Had she led a charmed life, this might not be so—a perfect skeleton would tell no story. It was the imperfections that brought specificity, and with it that connection and tinge of pity. A being that had grown up but never quite become an adult; that had fallen and hurt herself, and healed and fallen again; that had suffered and died: all of this as far away in time as a distant galaxy is in space, but minutely recorded in the bones here on 21st-century display. And recorded nowhere else. Absolutely all that remains of that creature’s life is this scarred skeleton. It has no other posterity.

We often think of fossils as being in some way ancestral relatives, if not of humans, then of some other aspect of nature, parts of some great unfolding story. But for the gorgosaurs, the tyrannosaurs and indeed all the dinosaurs of the Cretaceous period, this simply isn’t true. The most fecund of their matriarchs has left no deeper imprint than a hatchling that died fresh out of its shell. No species alive today can be traced back to any of the dinosaur species except those few from which birds descended.

Fair enough; what everyone knows about dinosaurs is that they became extinct. What is not as well appreciated—but which, for some reason, the peculiar individuality of this one specimen brought home with some force—is this: so did almost everything else. And almost all those extinct species lack descendants.
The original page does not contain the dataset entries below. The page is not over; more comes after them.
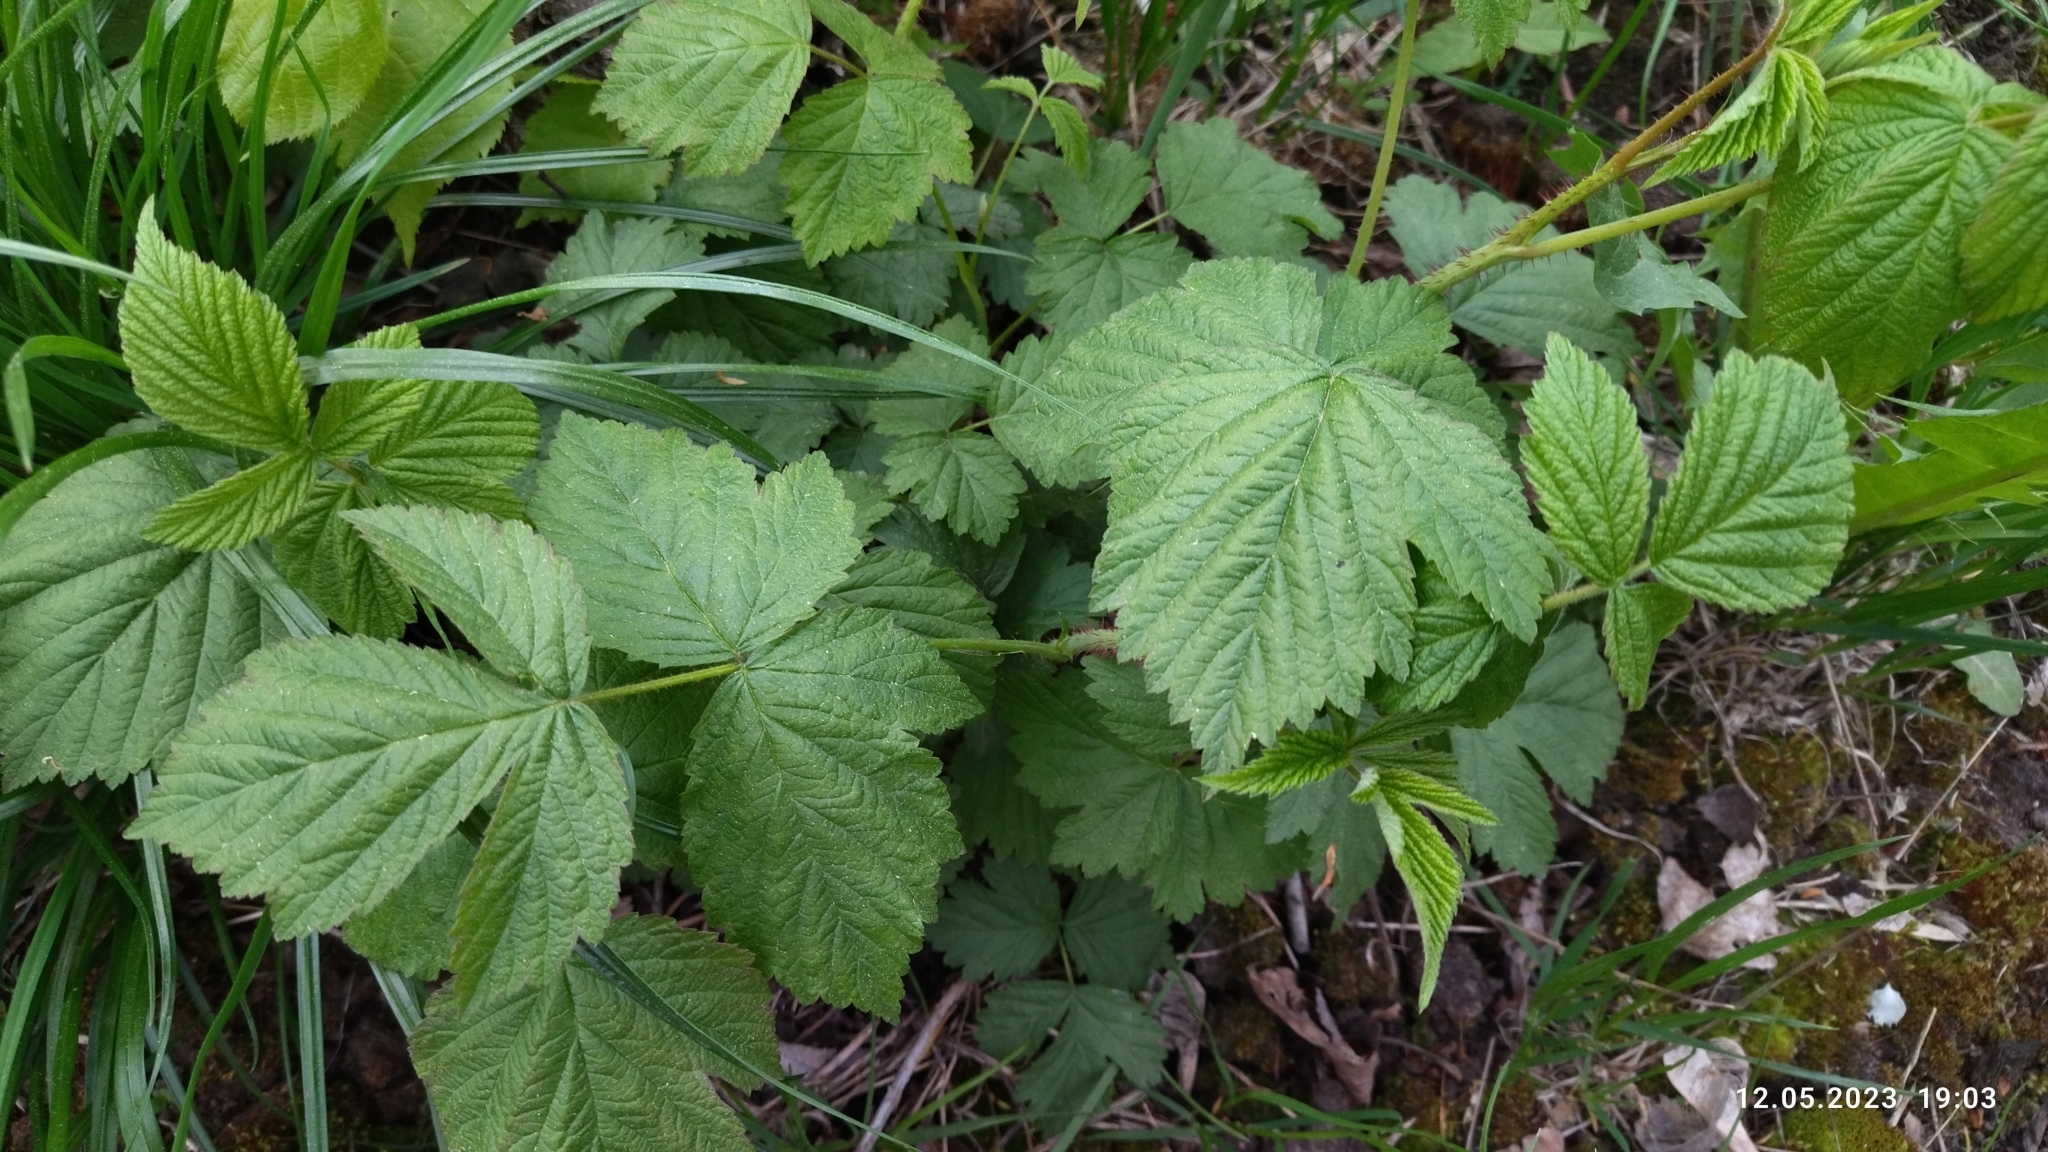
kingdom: Plantae
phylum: Tracheophyta
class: Magnoliopsida
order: Rosales
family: Rosaceae
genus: Rubus
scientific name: Rubus caesius
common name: Dewberry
What is more, even in the species which did contribute to life today—those ur-birds, for example—most individuals played no part in ensuring the continuation of their lineage. Most creatures make no contribution to the next generation, let alone to ultimate genetic posterity. From the point of view of the genes of creatures that are alive today, the overwhelming majority of all creatures that have ever lived are totally irrelevant. That dinosaur, dead in her 14th year, is a remarkable oddity in that her life and death can be known; but the rule of issueless irrelevance she represents is so nearly universal that its exceptions are all but miracles.
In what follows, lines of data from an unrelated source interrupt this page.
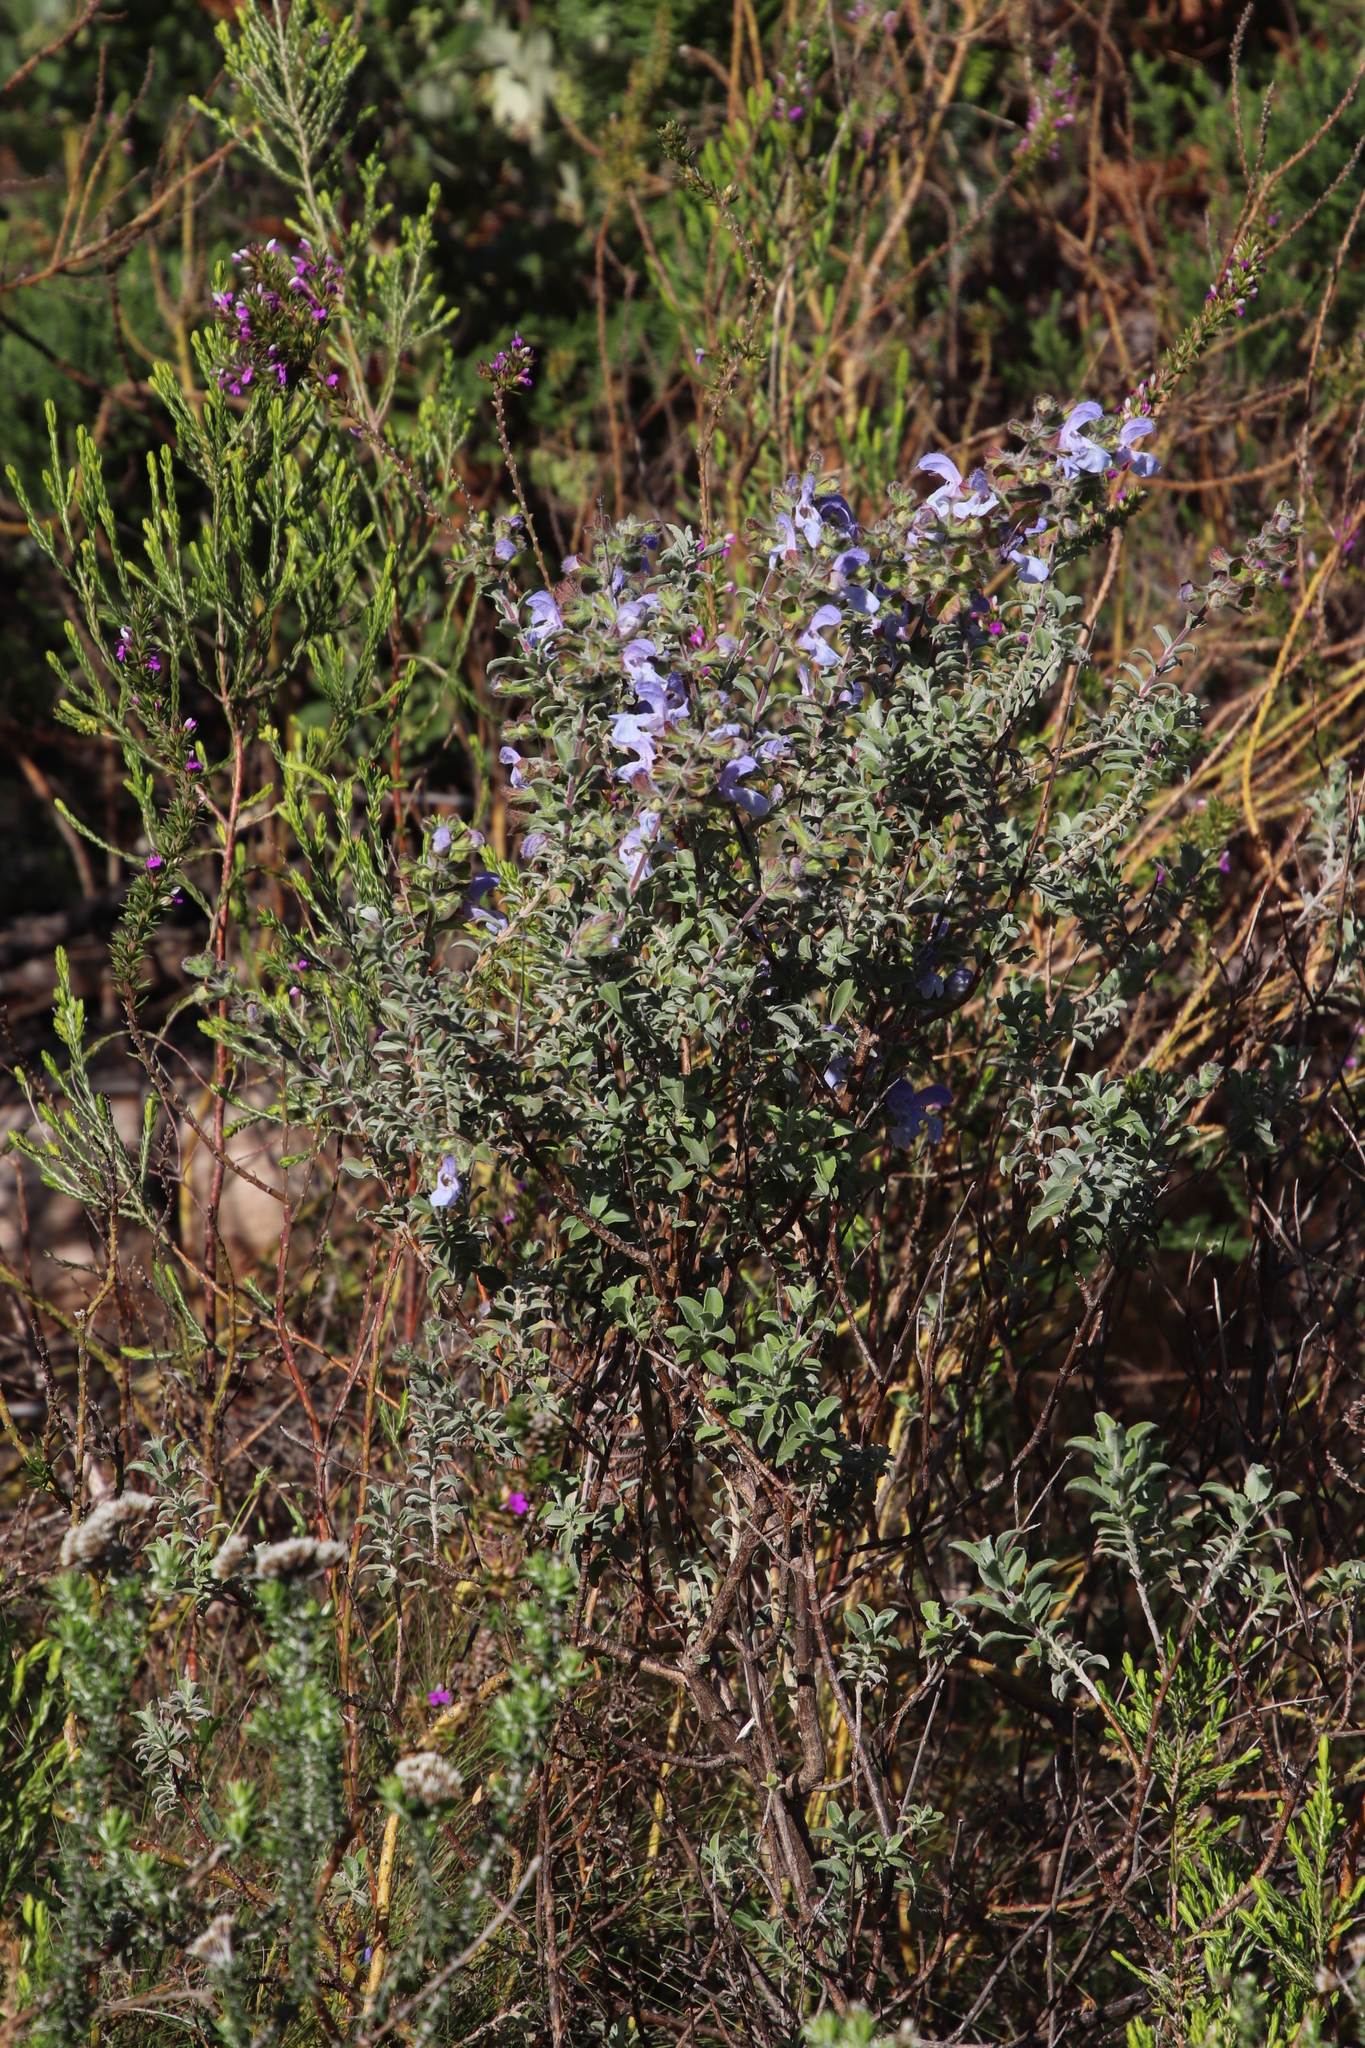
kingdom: Plantae
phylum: Tracheophyta
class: Magnoliopsida
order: Lamiales
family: Lamiaceae
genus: Salvia
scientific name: Salvia africana
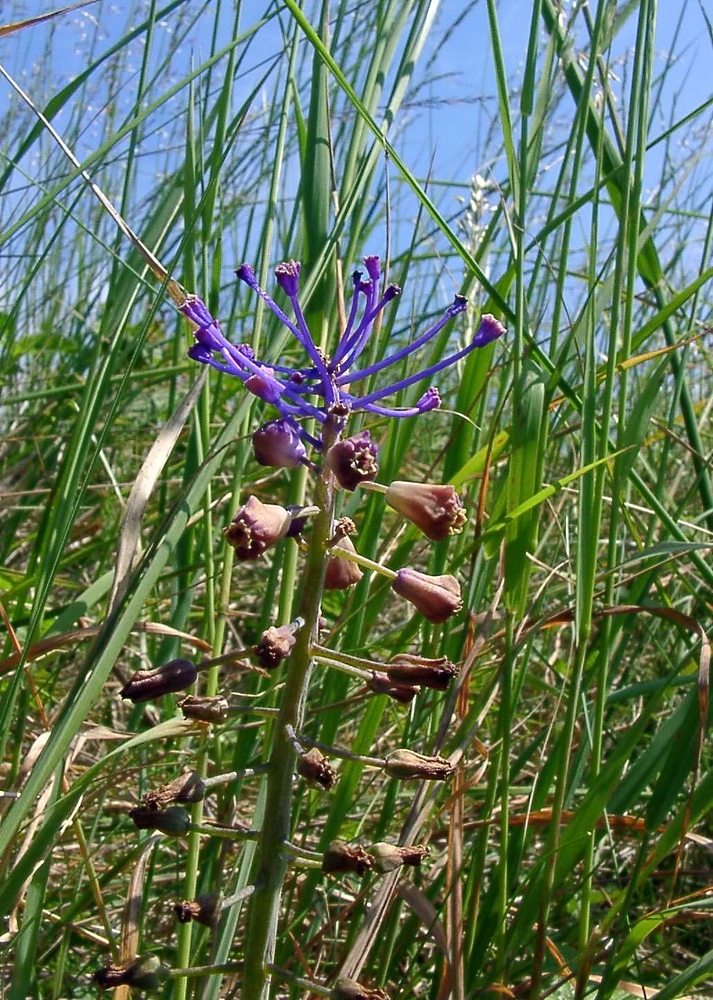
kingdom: Plantae
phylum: Tracheophyta
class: Liliopsida
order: Asparagales
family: Asparagaceae
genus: Muscari
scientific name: Muscari comosum
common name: Tassel hyacinth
And yet. Look backwards down your own line of descent, and those miracles are all you will see. You are at the end of a chain of life the best part of 4 billion years old, and every link in it has some relevance today, through you. At no point did a tumour, or a broken leg, or a mouth full of sharp teeth bring life to an end anywhere along that chain before some little bit of it had escaped to start the next generation. In a world saturated in death, there is nothing in the past, as it is recorded in your genes, but life.

What you see depends on where you stand.